━━━ Record excerpts

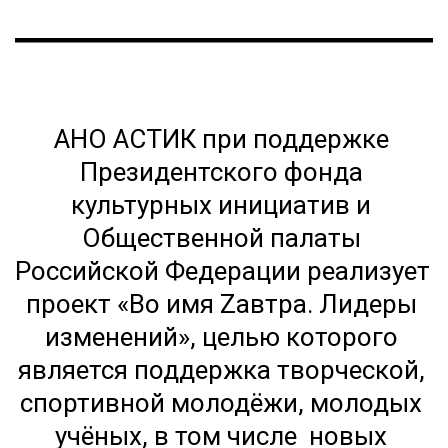
АНО АСТИК при поддержке 
Президентского фонда 
культурных инициатив и 
Общественной палаты 
Российской Федерации реализует 
проект «Во имя Zавтра. Лидеры 
изменений», целью которого 
является поддержка творческой, 
спортивной молодёжи, молодых 
учёных, в том числе  новых 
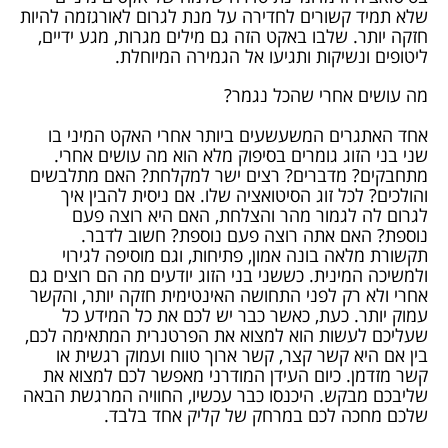
שלא תמיד קשורים לחדירה על מנת לגרום לאורגזמה להיות
חזקה יותר. שלבו באקט הזה גם מילים מגרות, מגע ידיים,
ליטופים ונשיקות ותגיעו אל הגמירה המיוחלת.
מה עושים אחרי שהכל נגמר?
אחד האתגרים המשעשעים ביותר אחרי האקט המיני בו
שני בני הזוג גומרים בסיפוק מלא הוא מה עושים אחרי.
מתחבקים? מדברים? רצים ישר למקלחת? האם מתלבשים
והולכים? לכל זוג הסיטואציה שלו. אם ניסית להבין איך
לגרום לה לגמור מהר והצלחת, האם היא רוצה פעם
נוספת? האם אתה רוצה פעם נוספת? חשוב לדבר.
תקשורת מלאה בונה אמון, פתיחות, וגם מוסיפה לגירוי
ולמשיכה המינית. כששני בני הזוג יודעים מה הם רוצים גם
אחרי ולא רק לפני התחושה האינטימית חזקה יותר, והקשר
עמוק יותר. כעת, כאשר כבר יש לכם את כל המידע כל
שעליכם לעשות הוא למצוא את הפרטנרית המתאימה לכם,
בין אם היא קשר קצר, קשר ארוך טווח ועמוק רגשית או
קשר מזדמן. כיום העידן המודרני מאפשר לכם למצוא את
שליבכם מבקש. היכנסו כבר עכשיו, החוויה המרגשת הבאה
שלכם מחכה לכם במרחק של קליק אחד בלבד.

━━━━━━

Gather every line in the records that contains the word "אחרי", and copy each of those lines in full.

מה עושים אחרי שהכל נגמר?
אחד האתגרים המשעשעים ביותר אחרי האקט המיני בו
שני בני הזוג גומרים בסיפוק מלא הוא מה עושים אחרי.
אחרי ולא רק לפני התחושה האינטימית חזקה יותר, והקשר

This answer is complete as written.